» Instruções da tarefa
Transcreva estas linhas sem nenhuma alteração, do início dos itens até a linha que contém "A type in a", incluindo essa linha. Não coloque as imagens na resposta.

Entradas da coleção
__________________________________________________

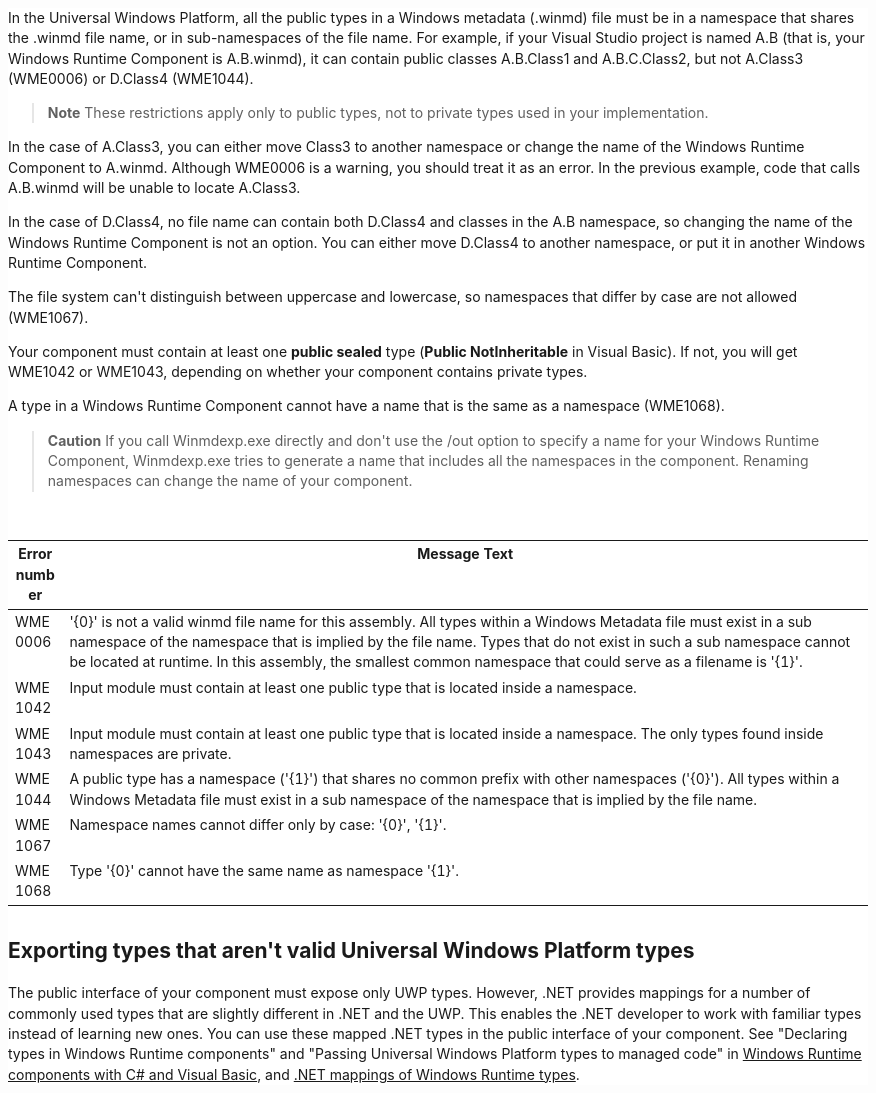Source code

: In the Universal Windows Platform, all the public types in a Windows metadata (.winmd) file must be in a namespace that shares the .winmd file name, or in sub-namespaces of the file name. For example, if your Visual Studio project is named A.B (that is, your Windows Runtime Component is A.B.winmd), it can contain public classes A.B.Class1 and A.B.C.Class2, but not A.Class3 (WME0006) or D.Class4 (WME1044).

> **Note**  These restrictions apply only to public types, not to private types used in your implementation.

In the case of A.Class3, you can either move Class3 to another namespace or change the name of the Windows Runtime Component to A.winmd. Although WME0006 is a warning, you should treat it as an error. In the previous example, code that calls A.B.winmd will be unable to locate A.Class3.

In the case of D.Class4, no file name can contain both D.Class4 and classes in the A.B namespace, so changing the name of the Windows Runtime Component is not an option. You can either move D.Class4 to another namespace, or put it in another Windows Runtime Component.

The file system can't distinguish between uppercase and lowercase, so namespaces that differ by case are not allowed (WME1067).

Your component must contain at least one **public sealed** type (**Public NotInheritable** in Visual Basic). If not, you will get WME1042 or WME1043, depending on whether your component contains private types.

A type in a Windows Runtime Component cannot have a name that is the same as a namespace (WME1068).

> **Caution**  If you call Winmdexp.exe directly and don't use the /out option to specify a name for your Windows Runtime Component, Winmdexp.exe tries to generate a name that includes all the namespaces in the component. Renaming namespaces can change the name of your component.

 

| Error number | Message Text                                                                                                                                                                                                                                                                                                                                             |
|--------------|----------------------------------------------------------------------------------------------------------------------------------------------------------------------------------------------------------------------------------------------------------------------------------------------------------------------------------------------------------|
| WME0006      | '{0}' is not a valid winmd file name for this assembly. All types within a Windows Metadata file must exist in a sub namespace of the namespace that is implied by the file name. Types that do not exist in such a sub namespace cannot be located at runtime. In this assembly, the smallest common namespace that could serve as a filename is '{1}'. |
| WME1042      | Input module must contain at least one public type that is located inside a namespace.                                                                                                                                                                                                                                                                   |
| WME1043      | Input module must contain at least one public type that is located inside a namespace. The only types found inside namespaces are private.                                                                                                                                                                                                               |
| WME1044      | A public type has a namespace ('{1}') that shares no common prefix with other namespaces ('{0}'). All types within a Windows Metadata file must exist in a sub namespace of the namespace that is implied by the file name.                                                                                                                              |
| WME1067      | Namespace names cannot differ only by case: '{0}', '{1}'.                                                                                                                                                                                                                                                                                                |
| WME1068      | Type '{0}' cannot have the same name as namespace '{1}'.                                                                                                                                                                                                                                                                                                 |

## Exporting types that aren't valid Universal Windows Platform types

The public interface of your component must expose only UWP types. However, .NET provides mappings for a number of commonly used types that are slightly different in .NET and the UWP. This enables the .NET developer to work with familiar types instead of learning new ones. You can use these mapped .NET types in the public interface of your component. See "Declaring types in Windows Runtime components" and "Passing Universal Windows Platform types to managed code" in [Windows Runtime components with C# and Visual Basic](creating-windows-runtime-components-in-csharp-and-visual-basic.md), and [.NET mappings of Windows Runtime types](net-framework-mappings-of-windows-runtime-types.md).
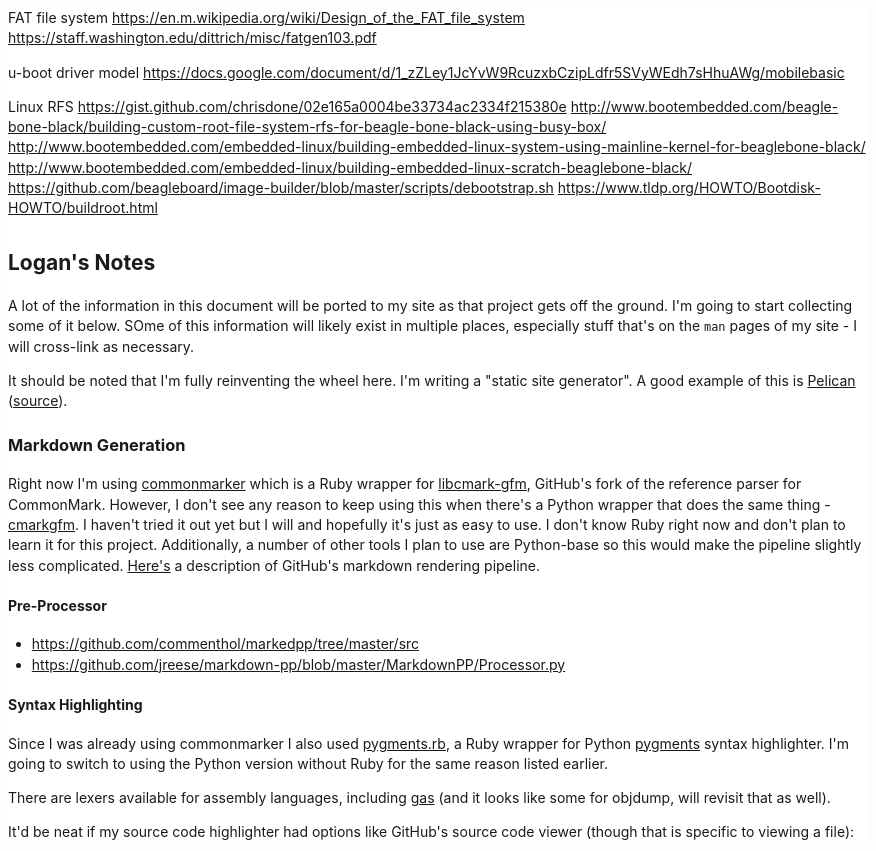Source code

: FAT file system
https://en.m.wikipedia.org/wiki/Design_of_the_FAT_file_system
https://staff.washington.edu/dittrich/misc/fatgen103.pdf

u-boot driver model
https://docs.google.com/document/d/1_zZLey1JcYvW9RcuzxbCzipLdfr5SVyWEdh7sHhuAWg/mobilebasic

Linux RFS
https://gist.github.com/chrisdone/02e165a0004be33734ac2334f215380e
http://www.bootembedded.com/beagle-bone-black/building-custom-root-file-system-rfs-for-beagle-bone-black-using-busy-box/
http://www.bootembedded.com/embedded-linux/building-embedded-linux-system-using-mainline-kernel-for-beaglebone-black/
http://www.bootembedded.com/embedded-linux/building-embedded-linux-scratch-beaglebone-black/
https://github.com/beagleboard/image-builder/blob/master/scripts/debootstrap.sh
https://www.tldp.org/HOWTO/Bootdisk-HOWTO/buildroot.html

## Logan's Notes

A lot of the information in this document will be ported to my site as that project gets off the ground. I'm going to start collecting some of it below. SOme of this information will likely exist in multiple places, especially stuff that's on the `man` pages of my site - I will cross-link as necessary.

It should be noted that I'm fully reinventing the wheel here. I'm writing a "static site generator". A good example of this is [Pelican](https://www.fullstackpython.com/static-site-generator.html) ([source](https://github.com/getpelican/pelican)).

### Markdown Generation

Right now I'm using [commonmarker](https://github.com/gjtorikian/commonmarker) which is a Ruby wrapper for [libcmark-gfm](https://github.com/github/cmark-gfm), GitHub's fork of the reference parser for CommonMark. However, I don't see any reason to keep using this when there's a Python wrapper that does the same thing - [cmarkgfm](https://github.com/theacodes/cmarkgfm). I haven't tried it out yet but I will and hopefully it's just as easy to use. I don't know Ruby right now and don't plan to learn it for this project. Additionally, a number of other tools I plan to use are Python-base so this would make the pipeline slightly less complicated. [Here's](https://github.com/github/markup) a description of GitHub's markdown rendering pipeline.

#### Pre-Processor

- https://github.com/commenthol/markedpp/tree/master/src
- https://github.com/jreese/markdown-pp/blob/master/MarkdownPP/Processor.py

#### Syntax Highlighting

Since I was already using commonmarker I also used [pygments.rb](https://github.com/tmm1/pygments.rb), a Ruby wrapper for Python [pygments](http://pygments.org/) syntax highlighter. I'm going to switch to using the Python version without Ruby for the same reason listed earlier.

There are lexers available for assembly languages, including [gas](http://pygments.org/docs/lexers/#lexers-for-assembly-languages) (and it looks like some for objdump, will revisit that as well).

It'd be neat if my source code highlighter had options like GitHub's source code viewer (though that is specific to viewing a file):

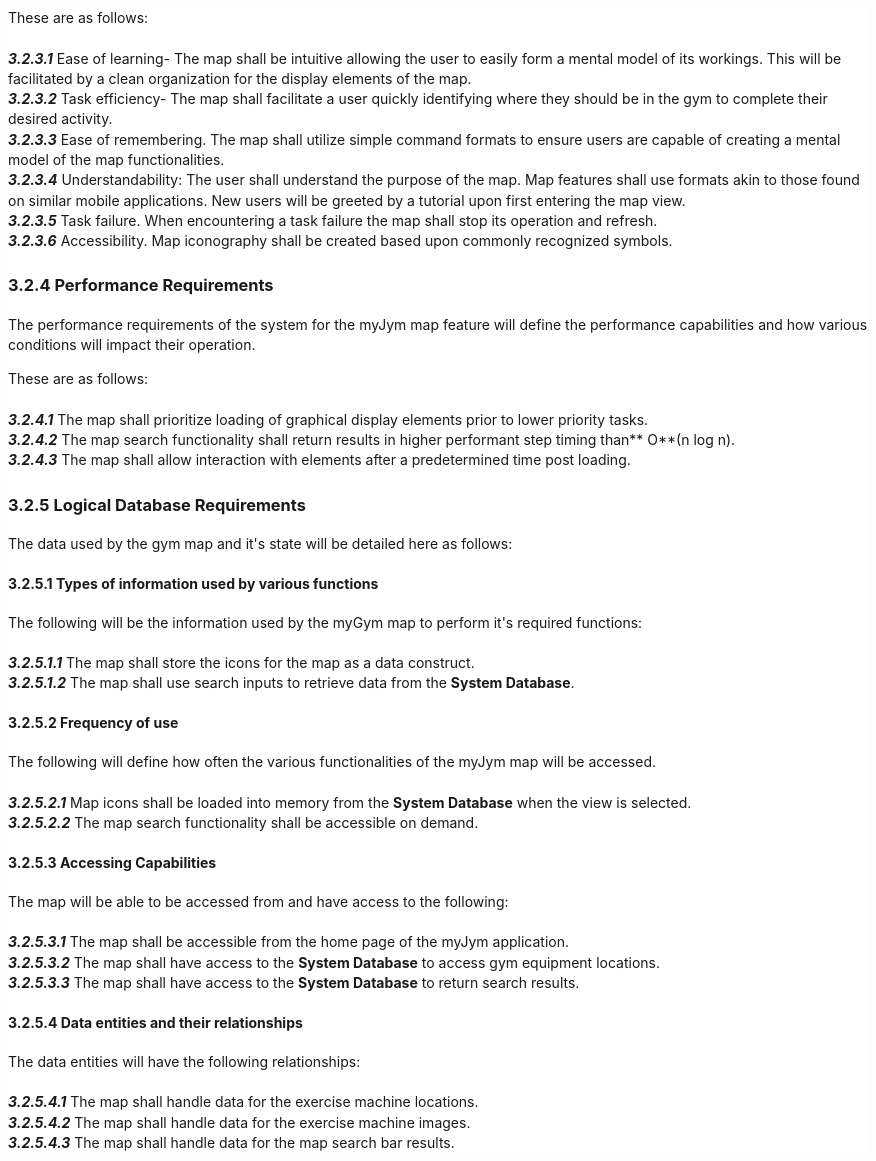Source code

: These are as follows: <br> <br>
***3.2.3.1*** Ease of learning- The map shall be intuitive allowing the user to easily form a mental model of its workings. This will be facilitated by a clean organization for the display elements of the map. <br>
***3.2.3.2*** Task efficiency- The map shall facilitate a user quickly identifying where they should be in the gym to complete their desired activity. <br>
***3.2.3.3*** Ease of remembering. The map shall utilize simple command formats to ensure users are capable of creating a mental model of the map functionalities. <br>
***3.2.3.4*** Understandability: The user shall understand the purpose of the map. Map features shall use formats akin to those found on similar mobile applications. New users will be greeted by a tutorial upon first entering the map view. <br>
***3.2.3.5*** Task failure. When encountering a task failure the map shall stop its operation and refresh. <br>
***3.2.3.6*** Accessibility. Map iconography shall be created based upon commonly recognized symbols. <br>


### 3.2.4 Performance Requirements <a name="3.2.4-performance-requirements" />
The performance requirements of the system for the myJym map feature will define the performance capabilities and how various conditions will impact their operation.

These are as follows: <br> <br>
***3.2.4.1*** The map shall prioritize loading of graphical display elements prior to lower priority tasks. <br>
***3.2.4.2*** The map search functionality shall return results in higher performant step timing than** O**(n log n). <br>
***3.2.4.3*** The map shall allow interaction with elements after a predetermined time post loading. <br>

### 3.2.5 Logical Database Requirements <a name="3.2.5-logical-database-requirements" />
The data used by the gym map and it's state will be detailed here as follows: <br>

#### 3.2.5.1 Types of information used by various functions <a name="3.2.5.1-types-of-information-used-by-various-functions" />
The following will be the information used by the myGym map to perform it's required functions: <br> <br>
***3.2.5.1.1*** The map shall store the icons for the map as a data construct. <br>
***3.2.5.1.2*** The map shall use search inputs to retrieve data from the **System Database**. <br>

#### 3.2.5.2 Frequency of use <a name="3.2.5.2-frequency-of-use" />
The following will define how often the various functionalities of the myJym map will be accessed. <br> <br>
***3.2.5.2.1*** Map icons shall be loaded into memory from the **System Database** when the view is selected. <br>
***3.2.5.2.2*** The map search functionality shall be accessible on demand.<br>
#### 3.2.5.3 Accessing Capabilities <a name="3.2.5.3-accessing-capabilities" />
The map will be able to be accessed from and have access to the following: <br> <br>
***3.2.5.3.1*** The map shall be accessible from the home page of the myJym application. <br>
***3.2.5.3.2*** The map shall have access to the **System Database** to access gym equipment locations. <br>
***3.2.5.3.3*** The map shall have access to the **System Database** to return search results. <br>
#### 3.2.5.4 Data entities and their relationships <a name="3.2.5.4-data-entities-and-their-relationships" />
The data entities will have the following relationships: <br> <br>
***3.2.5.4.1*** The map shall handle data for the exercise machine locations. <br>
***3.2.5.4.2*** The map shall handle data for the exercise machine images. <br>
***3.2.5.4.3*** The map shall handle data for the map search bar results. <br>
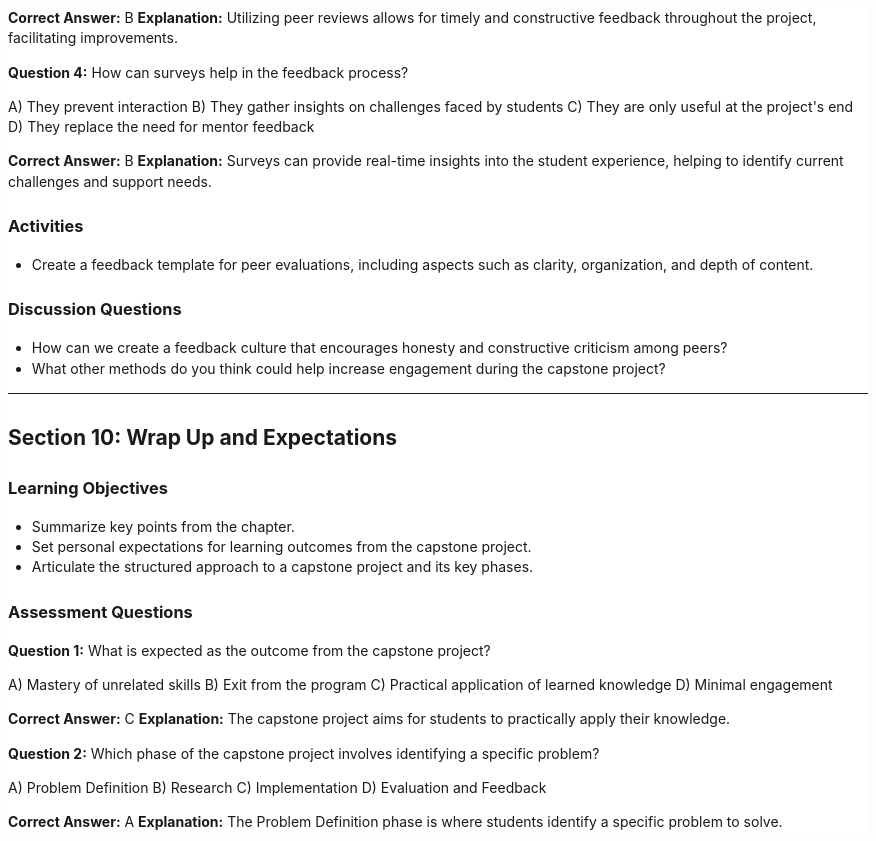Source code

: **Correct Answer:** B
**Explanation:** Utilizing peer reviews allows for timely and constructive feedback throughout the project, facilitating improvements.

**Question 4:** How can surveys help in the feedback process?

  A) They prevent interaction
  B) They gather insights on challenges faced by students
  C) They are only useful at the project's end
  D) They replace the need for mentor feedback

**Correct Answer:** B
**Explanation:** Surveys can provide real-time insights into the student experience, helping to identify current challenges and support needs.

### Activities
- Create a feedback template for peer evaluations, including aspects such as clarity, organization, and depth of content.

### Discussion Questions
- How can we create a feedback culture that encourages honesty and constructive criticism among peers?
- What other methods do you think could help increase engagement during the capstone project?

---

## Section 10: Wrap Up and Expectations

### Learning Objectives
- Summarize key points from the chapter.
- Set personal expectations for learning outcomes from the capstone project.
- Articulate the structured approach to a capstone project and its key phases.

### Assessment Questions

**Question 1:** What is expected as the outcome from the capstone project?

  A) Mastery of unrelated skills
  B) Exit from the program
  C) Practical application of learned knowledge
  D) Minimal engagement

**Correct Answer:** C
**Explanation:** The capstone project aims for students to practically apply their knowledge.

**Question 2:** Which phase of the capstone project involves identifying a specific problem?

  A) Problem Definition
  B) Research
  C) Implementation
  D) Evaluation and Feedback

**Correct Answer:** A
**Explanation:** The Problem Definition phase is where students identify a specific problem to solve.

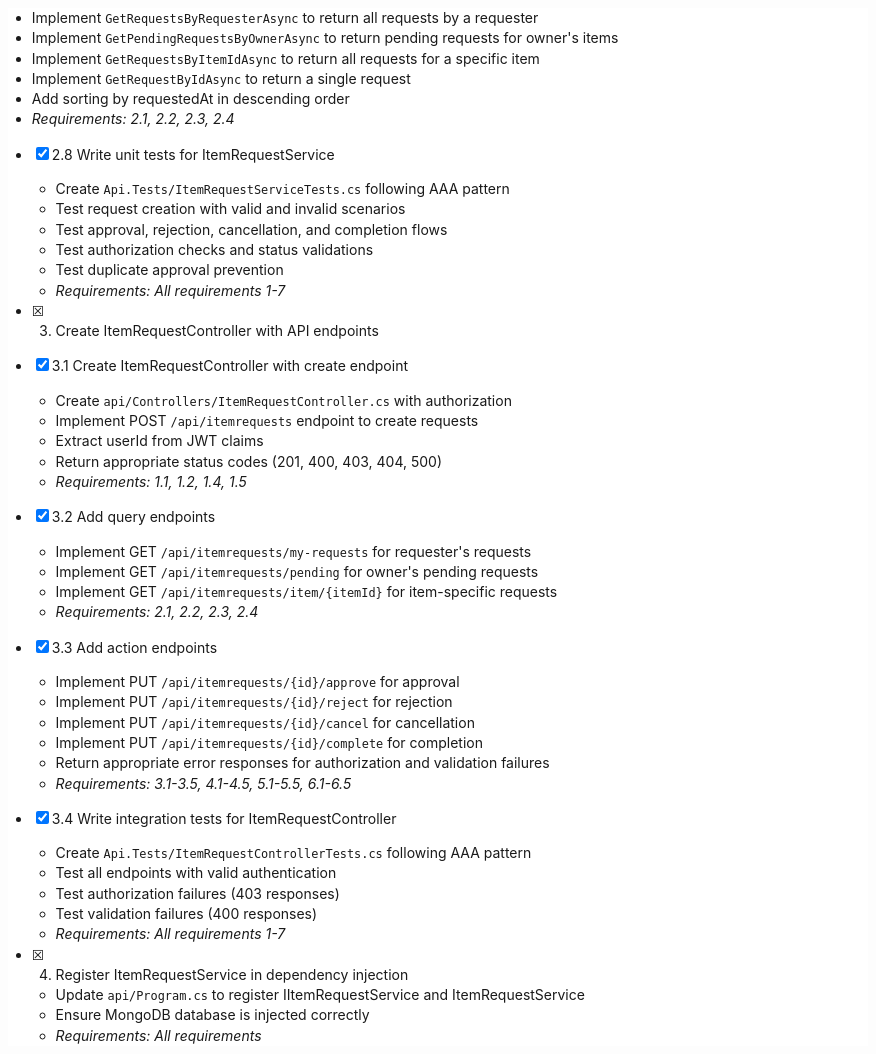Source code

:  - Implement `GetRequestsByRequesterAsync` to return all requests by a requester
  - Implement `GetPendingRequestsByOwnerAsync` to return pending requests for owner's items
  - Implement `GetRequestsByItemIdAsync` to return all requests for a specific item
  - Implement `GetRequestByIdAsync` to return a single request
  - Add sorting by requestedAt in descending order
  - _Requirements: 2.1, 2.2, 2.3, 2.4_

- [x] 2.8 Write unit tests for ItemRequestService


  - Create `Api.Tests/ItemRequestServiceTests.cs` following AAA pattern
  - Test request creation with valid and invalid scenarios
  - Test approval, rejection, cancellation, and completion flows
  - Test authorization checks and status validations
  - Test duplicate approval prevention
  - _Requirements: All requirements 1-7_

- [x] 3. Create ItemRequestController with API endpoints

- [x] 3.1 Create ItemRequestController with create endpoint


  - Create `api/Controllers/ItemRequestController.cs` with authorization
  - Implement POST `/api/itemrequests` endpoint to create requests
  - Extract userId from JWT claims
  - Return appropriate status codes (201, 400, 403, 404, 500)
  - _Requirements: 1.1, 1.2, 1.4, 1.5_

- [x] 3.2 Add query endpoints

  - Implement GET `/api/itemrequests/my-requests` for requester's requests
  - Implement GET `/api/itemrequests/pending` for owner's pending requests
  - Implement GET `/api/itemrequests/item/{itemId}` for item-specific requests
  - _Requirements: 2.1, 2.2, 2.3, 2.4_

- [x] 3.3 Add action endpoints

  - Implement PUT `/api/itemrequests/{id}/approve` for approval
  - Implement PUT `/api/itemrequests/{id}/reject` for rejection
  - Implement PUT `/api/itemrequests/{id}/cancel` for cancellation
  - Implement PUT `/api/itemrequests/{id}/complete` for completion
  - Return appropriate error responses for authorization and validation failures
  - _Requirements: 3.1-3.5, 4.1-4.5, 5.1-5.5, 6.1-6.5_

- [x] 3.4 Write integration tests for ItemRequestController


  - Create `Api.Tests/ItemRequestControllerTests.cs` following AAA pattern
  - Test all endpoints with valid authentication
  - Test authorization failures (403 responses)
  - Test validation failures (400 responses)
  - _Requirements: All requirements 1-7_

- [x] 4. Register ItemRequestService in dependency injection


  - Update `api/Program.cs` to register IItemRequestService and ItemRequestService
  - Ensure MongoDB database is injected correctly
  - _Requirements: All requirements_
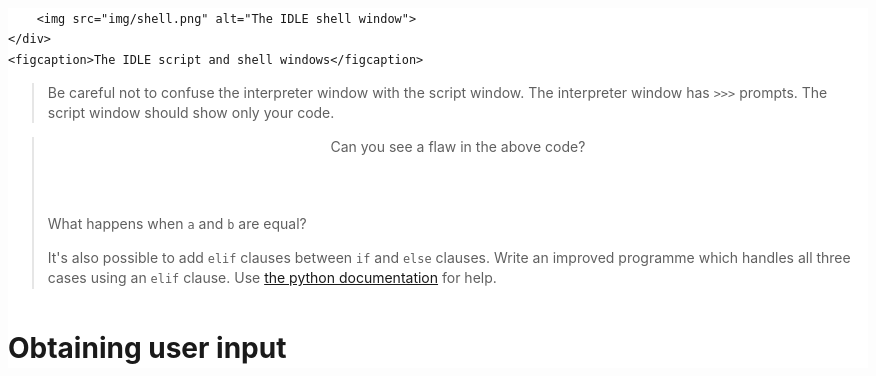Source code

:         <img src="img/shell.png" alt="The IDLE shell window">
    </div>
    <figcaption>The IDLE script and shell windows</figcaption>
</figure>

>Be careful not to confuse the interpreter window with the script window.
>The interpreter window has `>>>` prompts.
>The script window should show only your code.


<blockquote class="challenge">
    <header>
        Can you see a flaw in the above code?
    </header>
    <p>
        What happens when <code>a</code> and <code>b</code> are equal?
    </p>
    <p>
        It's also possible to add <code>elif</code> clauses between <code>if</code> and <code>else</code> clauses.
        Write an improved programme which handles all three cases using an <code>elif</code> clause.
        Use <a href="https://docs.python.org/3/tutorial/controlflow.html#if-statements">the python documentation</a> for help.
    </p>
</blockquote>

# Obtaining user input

__________________________________________________

» Resposta do exercício
Source code

: In the Universal Windows Platform, all the public types in a Windows metadata (.winmd) file must be in a namespace that shares the .winmd file name, or in sub-namespaces of the file name. For example, if your Visual Studio project is named A.B (that is, your Windows Runtime Component is A.B.winmd), it can contain public classes A.B.Class1 and A.B.C.Class2, but not A.Class3 (WME0006) or D.Class4 (WME1044).

> **Note**  These restrictions apply only to public types, not to private types used in your implementation.

In the case of A.Class3, you can either move Class3 to another namespace or change the name of the Windows Runtime Component to A.winmd. Although WME0006 is a warning, you should treat it as an error. In the previous example, code that calls A.B.winmd will be unable to locate A.Class3.

In the case of D.Class4, no file name can contain both D.Class4 and classes in the A.B namespace, so changing the name of the Windows Runtime Component is not an option. You can either move D.Class4 to another namespace, or put it in another Windows Runtime Component.

The file system can't distinguish between uppercase and lowercase, so namespaces that differ by case are not allowed (WME1067).

Your component must contain at least one **public sealed** type (**Public NotInheritable** in Visual Basic). If not, you will get WME1042 or WME1043, depending on whether your component contains private types.

A type in a Windows Runtime Component cannot have a name that is the same as a namespace (WME1068).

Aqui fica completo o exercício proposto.